Energising Yoga on the Solstice

If, on the other hand, you’re starting to feel flat (not a typo, but you might be feeling bloated too), and lethargic after weeks of not moving as much as you used to, you might want to celebrate the summer solstice this year with an invigorating practice. Here’re some ideas to get you started:

  • Surya Namaskarasana – Sun salutations – do as many as you can, but they tend to go up in groups of three as it’s an auspicious number
  • Jumping poses – Jumping in and out of the standing poses, or into downward dog energises the body and soul
  • Adho Mukha Vrksasana – Handstand
  • Pincha Mayurasana – Forearm balance
  • Arm balances – Start with Tolasana, Eka Hasta Bhujasana and work up to more advanced poses such as Titthibasana
  • Sirsasana and variations – headstand and variations – the twisting variations are especially energising
  • Deep backbends – poses such as dropping back into Urdhva Dhanurasana help you to face your fears
  • Resting poses – make sure you end with shoulderstand and some quiet poses to allow the body to recover

Meditating on the Solstice

If you’ve thought about taking up meditation for a while, but find it hard to fit it in as well as keep up your yoga practice, this could be a perfect opportunity.

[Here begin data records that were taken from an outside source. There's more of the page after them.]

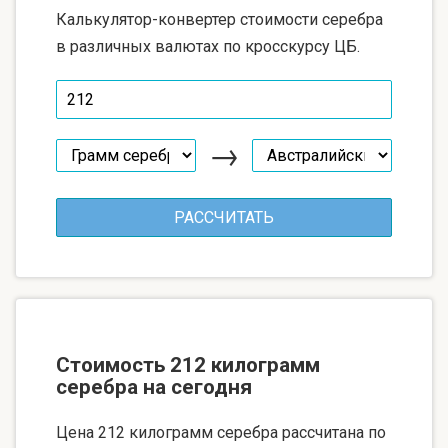
Калькулятор-конвертер стоимости серебра
в различных валютах по кросскурсу ЦБ.
→
Стоимость 212 килограмм
серебра на сегодня
Цена 212 килограмм серебра рассчитана по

Choosing a time when you won’t be disturbed, perhaps around sunset (21:21 on the 2oth) sit, or lie in a comfortable position and choose an intention (Sankalpa) for the meditation. It might be that you want to focus on gratitude for your health and the health of your family, or the recovery of a loved one. It might be that you want to make a change in your life prompted by a review of your values in this difficult time.

Or if you’re exhausted or recovering, and meditation feels like too much of a challenge, then try a yoga nidra session to bring peace to body and mind.